## begin GIVEN RECORDS

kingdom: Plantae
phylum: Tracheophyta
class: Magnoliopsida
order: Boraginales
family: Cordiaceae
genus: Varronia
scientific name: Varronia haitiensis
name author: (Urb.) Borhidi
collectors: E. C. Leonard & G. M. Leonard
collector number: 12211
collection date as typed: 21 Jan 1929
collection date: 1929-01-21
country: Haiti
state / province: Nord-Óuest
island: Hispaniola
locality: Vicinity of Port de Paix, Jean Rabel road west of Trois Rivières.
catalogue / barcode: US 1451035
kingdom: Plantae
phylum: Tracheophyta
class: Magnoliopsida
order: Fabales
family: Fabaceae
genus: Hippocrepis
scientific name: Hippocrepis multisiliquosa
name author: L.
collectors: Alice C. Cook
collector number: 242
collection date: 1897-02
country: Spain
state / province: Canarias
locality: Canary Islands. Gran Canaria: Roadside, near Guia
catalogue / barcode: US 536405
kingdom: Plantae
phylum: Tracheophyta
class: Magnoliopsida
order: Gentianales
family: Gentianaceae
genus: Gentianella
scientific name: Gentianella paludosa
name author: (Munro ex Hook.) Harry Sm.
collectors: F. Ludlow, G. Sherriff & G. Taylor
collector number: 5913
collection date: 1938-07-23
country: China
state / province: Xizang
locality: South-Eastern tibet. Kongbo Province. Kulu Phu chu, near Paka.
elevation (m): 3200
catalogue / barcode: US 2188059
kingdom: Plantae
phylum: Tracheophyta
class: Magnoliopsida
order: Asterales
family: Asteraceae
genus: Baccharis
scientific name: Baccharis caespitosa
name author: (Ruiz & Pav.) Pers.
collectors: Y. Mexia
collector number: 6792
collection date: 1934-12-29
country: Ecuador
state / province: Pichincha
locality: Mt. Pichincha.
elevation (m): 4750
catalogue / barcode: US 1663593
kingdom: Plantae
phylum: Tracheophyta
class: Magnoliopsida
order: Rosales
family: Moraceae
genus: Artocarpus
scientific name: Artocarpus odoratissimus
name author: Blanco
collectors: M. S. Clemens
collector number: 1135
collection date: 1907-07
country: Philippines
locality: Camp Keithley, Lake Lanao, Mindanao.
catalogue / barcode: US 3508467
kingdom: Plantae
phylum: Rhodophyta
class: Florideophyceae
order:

## end GIVEN RECORDS

**WORK TO DO:**
Can you copy all of the data above line for line, changing nothing?

**EXPECTED ANSWER:**
kingdom: Plantae
phylum: Tracheophyta
class: Magnoliopsida
order: Boraginales
family: Cordiaceae
genus: Varronia
scientific name: Varronia haitiensis
name author: (Urb.) Borhidi
collectors: E. C. Leonard & G. M. Leonard
collector number: 12211
collection date as typed: 21 Jan 1929
collection date: 1929-01-21
country: Haiti
state / province: Nord-Óuest
island: Hispaniola
locality: Vicinity of Port de Paix, Jean Rabel road west of Trois Rivières.
catalogue / barcode: US 1451035
kingdom: Plantae
phylum: Tracheophyta
class: Magnoliopsida
order: Fabales
family: Fabaceae
genus: Hippocrepis
scientific name: Hippocrepis multisiliquosa
name author: L.
collectors: Alice C. Cook
collector number: 242
collection date: 1897-02
country: Spain
state / province: Canarias
locality: Canary Islands. Gran Canaria: Roadside, near Guia
catalogue / barcode: US 536405
kingdom: Plantae
phylum: Tracheophyta
class: Magnoliopsida
order: Gentianales
family: Gentianaceae
genus: Gentianella
scientific name: Gentianella paludosa
name author: (Munro ex Hook.) Harry Sm.
collectors: F. Ludlow, G. Sherriff & G. Taylor
collector number: 5913
collection date: 1938-07-23
country: China
state / province: Xizang
locality: South-Eastern tibet. Kongbo Province. Kulu Phu chu, near Paka.
elevation (m): 3200
catalogue / barcode: US 2188059
kingdom: Plantae
phylum: Tracheophyta
class: Magnoliopsida
order: Asterales
family: Asteraceae
genus: Baccharis
scientific name: Baccharis caespitosa
name author: (Ruiz & Pav.) Pers.
collectors: Y. Mexia
collector number: 6792
collection date: 1934-12-29
country: Ecuador
state / province: Pichincha
locality: Mt. Pichincha.
elevation (m): 4750
catalogue / barcode: US 1663593
kingdom: Plantae
phylum: Tracheophyta
class: Magnoliopsida
order: Rosales
family: Moraceae
genus: Artocarpus
scientific name: Artocarpus odoratissimus
name author: Blanco
collectors: M. S. Clemens
collector number: 1135
collection date: 1907-07
country: Philippines
locality: Camp Keithley, Lake Lanao, Mindanao.
catalogue / barcode: US 3508467
kingdom: Plantae
phylum: Rhodophyta
class: Florideophyceae
order:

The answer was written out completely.